Space Force Backs Multi-Vehicle Commercial RPO Demos

True Anomaly’s Jackal spacecraft. Image: True Anomaly.

Rocket Lab and True Anomaly will square off in orbit next year under a demo mission funded by the Space Force, the two companies said yesterday. 

The joint rendezvous and proximity operations mission, dubbed VICTUS HAZE, is the latest effort from Space Systems Command to demonstrate responsive space operations, where spacecraft are sent to orbit as fast as possible in response to emerging threats. 

“How do you make the most credible demonstration of capability as possible?” asks True Anomaly CEO Even Rogers. “You gotta do it with another system up there.”

Go dynamic: The Space Force is pushing to better integrate commercial providers into its operations, and to gather more intel on Chinese and Russian military assets in orbit. 

“We must have timely and relevant indications and warnings to help us avoid operational surprise in a crisis where appropriate to take defensive actions,” Space Force chief Gen. Chance Saltzman said last month. 

Do the dance: After the True Anomaly and Rocket Lab vehicles are built, they will enter a hot standby phase before being alerted to launch on separate mission profiles. Once in orbit, the two vehicles will attempt to inspect each other at close range.

Planners expect to increase complexity to the point where one vehicle will actively avoid being characterized. The goal isn’t just to demonstrate the technology, but also develop the tactics and procedures for these kinds of missions.

True’s Anomaly: Space Safari, a rapid acquisition office, awarded a $30M contract to True Anomaly, which will also contribute $30M of its own capital to the project. While the launch vehicle was not disclosed, Space Systems Command said it would be a “new launch concept” called “rapid rideshare.” 

The award follows a failed first demo mission for the company’s Jackal vehicle in March. Rogers called that a “risk-reduction effort,” and expects two more prototypes to reach orbit before VICTUS HAZE launches next year. The largest design change, Rogers said, is in the vehicle’s propulsion system.
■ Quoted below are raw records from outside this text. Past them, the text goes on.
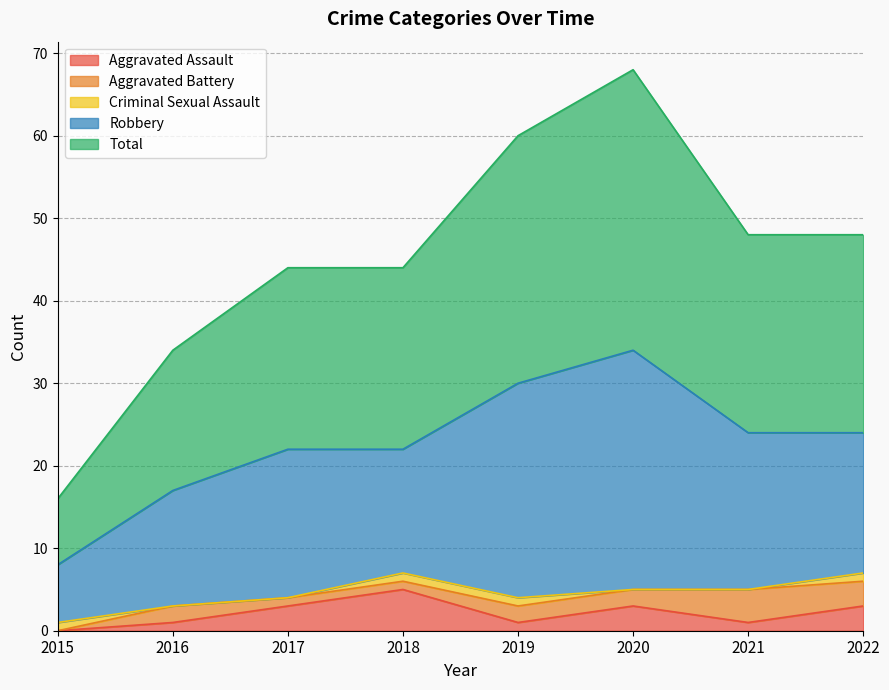

How many values in the Aggravated Battery series are below 2?

3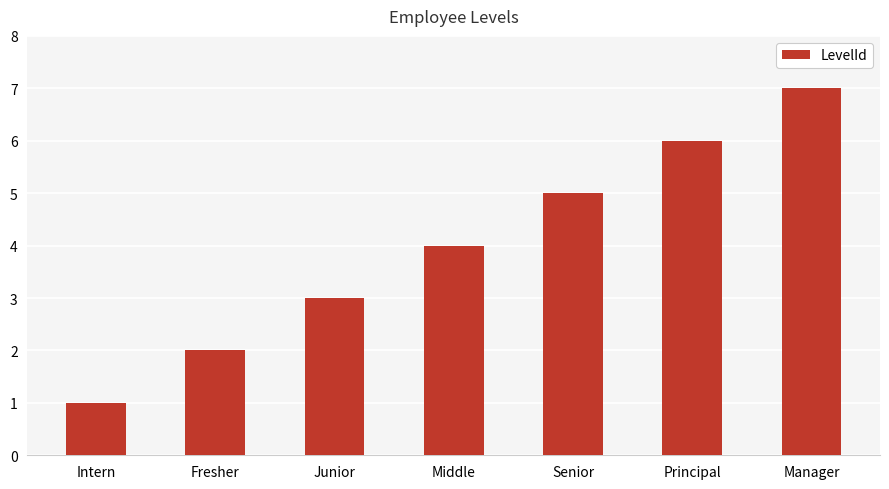

Reading left to right, list all the values displayed in this chart.

Intern=1	Fresher=2	Junior=3	Middle=4	Senior=5	Principal=6	Manager=7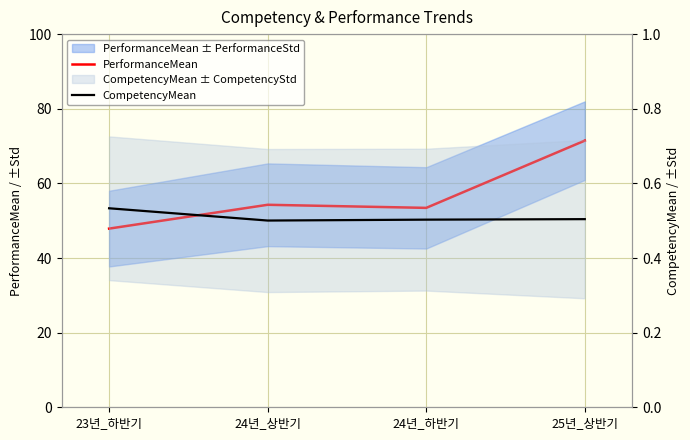

Which category has the highest value in the CompetencyMean series?

23년_하반기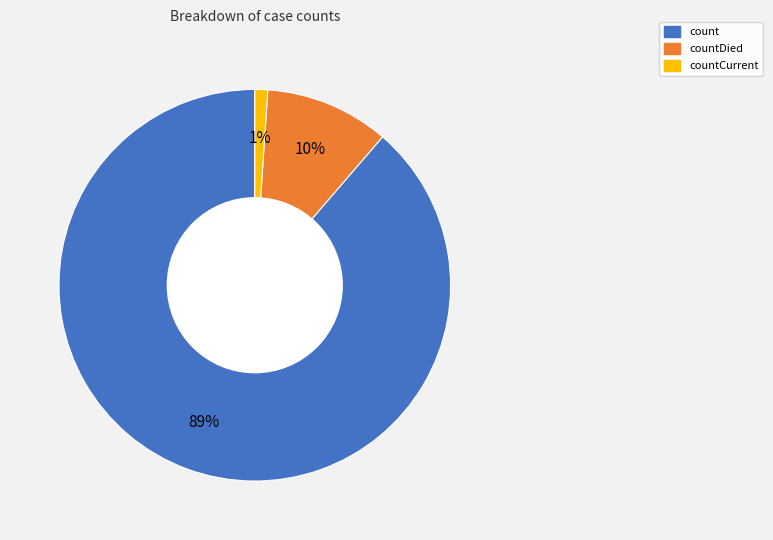

Is there any slice that represents more than half of the pie?

Yes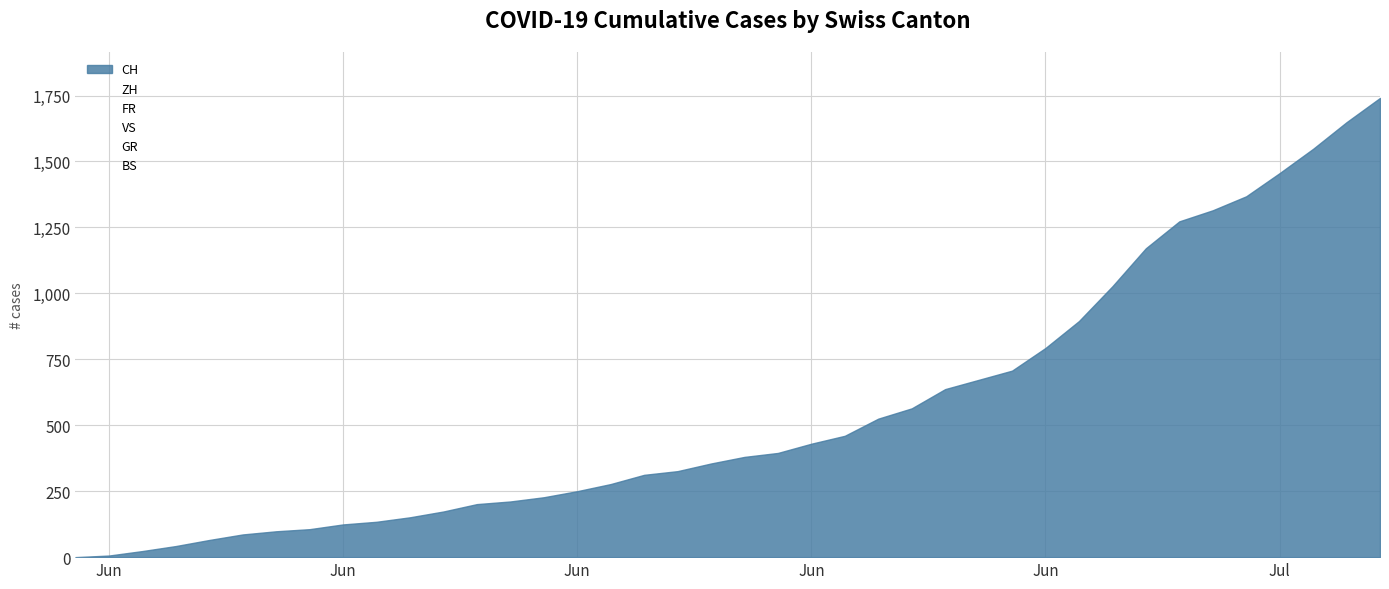

What is the maximum value shown in the chart?

1741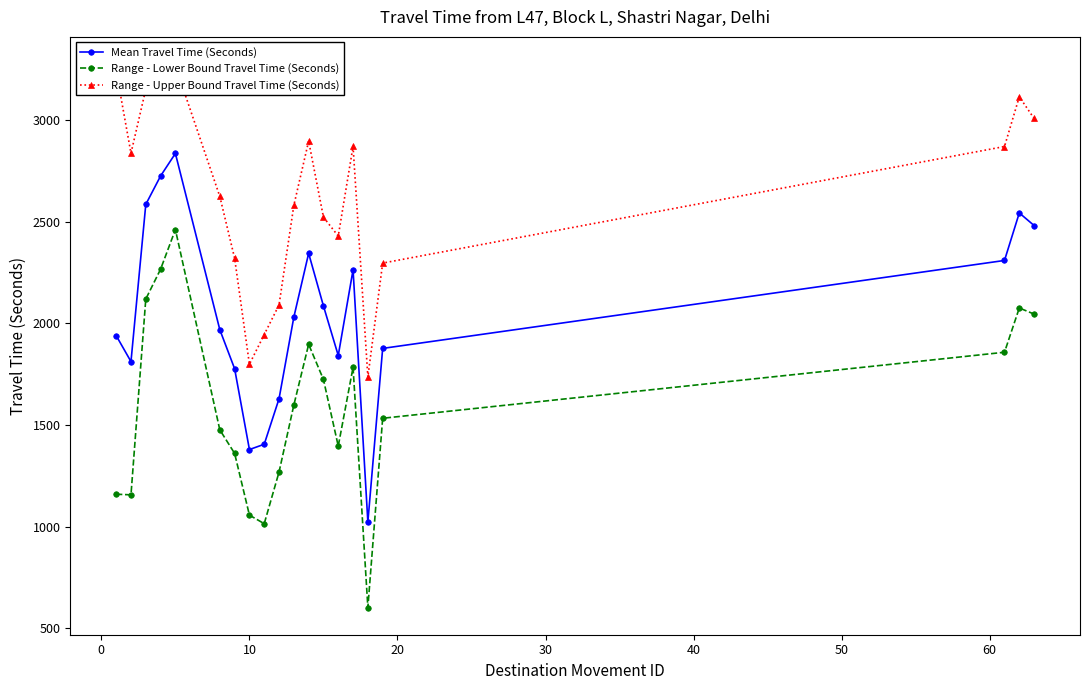

True or false: Mean Travel Time (Seconds) has more than 2 interior local peaks.

True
Constellation lab. Rocket Lab, meanwhile, received a $32M contract from the Defense Innovation Unit for its demonstration. While the company has built a variety of spacecraft, this is its first vehicle designed for RPO operations. The design is based on the Pioneer satellite bus most recently used to carry Varda’s orbital manufacturing demonstration, which Rocket Lab is producing in constellation numbers for customers including Viasat.

This will also be Rocket Lab’s first end-to-end mission—rapidly developing a spacecraft, licensing it, launching it and operating it as a turnkey service for the DOD. Richard French, a senior director on the company’s space systems team, told Payload the company views the mission as a key way to demonstrate its responsive space capabilities.